Each line in the entries below that holds the word "instances" belongs in the answer.

___ The data

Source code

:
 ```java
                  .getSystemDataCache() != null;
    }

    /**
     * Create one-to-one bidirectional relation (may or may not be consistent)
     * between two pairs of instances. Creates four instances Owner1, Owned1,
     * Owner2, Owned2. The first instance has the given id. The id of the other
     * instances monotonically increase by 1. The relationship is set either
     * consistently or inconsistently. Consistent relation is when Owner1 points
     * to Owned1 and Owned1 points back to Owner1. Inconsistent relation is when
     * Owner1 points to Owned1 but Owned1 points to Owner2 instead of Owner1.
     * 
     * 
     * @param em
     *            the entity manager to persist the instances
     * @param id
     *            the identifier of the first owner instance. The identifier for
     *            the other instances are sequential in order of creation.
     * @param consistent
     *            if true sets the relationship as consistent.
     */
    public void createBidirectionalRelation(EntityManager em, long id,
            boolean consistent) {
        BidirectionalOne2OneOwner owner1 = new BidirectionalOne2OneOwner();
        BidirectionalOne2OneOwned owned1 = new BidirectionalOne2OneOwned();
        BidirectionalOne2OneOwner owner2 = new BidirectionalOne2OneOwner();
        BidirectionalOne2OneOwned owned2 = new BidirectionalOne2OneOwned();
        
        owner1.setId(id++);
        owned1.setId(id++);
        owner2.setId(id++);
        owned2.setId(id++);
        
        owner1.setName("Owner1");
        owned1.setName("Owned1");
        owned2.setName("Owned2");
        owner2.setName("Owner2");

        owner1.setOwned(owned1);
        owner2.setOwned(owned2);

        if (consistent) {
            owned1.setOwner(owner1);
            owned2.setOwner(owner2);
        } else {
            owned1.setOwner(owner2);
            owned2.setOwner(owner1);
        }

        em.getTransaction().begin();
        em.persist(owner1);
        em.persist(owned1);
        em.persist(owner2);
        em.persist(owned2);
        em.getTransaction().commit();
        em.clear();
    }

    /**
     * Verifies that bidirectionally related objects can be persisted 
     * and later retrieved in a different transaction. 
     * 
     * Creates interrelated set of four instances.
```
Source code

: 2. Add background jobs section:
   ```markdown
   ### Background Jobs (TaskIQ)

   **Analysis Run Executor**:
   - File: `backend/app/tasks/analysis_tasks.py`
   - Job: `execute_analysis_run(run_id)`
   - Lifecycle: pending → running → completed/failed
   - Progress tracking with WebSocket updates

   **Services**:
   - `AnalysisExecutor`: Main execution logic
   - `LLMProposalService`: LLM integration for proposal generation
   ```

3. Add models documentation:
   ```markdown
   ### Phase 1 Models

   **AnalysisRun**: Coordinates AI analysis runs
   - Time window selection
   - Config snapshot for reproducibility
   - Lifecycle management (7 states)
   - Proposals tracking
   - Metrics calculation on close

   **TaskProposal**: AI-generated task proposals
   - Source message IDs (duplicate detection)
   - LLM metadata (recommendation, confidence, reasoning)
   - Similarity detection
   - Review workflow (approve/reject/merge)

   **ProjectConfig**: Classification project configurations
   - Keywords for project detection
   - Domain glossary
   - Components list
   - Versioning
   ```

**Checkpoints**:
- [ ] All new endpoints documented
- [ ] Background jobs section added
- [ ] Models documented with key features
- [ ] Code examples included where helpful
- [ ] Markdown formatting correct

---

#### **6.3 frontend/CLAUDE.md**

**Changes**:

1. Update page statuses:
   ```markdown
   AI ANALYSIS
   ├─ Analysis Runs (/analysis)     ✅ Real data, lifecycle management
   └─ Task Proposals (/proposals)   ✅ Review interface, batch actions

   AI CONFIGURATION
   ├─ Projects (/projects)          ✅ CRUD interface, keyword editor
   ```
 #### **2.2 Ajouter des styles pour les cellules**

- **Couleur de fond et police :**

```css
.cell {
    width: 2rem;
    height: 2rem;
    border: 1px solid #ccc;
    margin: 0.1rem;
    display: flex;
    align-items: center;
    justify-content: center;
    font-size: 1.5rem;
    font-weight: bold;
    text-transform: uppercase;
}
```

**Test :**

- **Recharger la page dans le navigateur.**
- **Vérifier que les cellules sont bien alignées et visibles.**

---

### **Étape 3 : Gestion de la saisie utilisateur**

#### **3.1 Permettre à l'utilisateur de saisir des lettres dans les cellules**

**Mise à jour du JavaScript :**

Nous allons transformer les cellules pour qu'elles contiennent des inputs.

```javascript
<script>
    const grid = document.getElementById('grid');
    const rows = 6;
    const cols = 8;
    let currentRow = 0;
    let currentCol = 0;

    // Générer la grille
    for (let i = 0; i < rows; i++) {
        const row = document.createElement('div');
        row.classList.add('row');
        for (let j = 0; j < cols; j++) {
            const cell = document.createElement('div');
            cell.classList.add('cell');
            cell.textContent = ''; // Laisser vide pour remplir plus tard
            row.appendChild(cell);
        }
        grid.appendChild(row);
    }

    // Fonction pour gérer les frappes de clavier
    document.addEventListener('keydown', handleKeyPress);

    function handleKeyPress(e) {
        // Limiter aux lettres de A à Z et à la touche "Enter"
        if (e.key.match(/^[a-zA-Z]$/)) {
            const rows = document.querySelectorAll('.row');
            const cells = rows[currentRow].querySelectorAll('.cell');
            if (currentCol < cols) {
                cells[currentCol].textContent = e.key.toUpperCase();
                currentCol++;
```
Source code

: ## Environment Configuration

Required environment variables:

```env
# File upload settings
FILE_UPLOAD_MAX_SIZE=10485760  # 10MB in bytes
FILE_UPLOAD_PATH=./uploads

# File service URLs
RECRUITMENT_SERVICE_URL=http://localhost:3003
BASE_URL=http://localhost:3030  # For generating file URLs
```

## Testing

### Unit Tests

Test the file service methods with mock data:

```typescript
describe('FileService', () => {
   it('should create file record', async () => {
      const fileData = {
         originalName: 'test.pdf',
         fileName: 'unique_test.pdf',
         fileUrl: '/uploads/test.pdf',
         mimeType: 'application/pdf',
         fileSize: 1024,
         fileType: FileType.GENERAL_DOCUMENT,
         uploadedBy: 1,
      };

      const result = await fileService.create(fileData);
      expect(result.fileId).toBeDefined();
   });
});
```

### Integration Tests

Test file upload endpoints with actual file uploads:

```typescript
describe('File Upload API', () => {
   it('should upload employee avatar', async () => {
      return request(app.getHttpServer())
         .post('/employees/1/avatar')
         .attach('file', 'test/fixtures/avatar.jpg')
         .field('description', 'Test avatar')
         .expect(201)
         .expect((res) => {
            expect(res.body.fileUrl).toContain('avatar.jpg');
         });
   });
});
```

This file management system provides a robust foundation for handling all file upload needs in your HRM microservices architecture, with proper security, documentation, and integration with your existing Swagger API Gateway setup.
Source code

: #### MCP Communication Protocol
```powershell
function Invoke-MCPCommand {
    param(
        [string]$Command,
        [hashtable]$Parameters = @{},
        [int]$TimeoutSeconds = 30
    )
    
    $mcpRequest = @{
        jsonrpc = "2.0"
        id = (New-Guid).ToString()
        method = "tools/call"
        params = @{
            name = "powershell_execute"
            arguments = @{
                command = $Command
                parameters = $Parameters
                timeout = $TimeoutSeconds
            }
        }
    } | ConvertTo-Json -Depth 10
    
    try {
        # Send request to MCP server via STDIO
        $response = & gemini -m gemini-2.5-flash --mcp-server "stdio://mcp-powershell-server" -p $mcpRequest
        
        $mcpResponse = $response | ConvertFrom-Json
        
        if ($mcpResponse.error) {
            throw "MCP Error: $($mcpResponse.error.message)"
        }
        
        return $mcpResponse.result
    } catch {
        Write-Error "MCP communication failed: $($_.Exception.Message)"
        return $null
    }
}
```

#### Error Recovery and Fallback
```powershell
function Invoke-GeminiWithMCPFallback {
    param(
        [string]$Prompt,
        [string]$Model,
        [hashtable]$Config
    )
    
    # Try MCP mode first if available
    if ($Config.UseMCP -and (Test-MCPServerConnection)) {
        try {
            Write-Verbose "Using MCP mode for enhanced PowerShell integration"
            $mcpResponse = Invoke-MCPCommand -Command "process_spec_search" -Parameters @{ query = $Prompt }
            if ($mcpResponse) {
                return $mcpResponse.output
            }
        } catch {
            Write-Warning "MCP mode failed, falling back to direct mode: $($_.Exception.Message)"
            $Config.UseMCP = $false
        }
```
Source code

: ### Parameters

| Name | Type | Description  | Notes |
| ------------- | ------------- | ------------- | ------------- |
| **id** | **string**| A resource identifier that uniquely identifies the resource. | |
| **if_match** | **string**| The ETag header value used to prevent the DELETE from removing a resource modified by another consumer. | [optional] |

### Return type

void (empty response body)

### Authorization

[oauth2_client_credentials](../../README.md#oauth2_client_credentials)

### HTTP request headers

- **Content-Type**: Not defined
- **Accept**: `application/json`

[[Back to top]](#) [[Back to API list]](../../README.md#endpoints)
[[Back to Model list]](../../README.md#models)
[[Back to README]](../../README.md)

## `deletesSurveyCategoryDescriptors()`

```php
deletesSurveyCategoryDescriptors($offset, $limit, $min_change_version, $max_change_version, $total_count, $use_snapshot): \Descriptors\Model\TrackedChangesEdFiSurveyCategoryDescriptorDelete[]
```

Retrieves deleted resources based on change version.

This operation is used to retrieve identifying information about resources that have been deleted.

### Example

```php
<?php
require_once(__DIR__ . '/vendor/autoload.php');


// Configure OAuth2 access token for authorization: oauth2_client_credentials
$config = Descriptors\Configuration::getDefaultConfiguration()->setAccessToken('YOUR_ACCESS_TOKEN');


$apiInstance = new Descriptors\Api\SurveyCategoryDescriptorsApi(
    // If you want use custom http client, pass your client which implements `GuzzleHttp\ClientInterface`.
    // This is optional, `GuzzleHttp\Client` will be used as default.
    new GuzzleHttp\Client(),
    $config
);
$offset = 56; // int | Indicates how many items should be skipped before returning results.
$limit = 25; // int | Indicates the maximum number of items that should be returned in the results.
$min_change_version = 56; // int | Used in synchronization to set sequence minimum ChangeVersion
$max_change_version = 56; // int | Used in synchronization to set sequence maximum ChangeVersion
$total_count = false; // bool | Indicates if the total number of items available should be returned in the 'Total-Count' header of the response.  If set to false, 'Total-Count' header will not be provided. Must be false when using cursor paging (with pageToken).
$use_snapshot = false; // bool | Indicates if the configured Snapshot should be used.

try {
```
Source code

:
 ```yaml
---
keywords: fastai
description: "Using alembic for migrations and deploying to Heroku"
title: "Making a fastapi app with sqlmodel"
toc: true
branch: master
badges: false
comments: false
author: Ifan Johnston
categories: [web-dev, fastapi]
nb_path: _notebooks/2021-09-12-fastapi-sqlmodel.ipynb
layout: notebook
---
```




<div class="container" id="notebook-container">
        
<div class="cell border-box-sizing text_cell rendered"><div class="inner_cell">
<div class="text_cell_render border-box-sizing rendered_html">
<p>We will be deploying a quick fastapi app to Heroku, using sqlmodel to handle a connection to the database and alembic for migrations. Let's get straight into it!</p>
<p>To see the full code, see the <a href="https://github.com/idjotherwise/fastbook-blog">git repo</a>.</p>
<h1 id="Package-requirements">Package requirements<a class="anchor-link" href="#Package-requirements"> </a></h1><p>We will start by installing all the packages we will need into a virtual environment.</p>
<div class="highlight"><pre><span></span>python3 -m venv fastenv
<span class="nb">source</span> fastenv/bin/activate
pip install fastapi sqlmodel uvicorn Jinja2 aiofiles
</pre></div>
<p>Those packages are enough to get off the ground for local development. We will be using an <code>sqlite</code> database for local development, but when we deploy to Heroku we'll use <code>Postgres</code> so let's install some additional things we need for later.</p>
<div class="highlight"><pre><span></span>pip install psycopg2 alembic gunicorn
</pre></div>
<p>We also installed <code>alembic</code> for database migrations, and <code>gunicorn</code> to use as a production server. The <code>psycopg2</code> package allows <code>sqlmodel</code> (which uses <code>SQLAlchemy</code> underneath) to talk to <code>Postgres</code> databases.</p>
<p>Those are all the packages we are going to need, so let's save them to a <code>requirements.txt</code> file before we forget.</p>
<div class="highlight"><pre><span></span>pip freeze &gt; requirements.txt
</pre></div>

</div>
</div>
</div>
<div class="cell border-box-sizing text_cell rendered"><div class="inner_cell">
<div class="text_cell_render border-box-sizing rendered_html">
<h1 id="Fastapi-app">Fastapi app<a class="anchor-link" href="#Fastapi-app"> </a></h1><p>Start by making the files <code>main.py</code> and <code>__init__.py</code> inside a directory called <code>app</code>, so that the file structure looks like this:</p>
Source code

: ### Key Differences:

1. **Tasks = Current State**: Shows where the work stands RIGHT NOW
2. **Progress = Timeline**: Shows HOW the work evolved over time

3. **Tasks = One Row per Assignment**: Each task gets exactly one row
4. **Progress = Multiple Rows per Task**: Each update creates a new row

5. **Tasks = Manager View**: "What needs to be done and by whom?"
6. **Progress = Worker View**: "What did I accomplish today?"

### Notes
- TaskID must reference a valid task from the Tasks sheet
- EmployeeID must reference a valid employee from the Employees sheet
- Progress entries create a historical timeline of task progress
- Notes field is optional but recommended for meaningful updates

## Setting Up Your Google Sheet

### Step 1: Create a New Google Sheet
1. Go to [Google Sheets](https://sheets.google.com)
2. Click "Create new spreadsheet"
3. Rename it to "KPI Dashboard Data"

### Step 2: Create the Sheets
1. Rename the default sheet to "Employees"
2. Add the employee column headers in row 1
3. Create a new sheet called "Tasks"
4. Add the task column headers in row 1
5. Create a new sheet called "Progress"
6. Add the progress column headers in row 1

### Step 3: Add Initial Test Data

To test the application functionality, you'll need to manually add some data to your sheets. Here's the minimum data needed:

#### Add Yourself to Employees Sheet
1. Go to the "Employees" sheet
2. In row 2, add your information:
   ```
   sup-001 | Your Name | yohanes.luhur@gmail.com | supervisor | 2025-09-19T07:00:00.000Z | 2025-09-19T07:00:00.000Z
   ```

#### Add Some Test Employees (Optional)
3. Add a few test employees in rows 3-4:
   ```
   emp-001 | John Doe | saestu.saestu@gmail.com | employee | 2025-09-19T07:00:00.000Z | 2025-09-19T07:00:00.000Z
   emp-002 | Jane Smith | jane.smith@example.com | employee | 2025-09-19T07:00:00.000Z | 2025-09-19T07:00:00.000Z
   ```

______

→ Answer to this exercise
     * between two pairs of instances. Creates four instances Owner1, Owned1,
     * instances monotonically increase by 1. The relationship is set either
     *            the entity manager to persist the instances
     *            the other instances are sequential in order of creation.
     * Creates interrelated set of four instances.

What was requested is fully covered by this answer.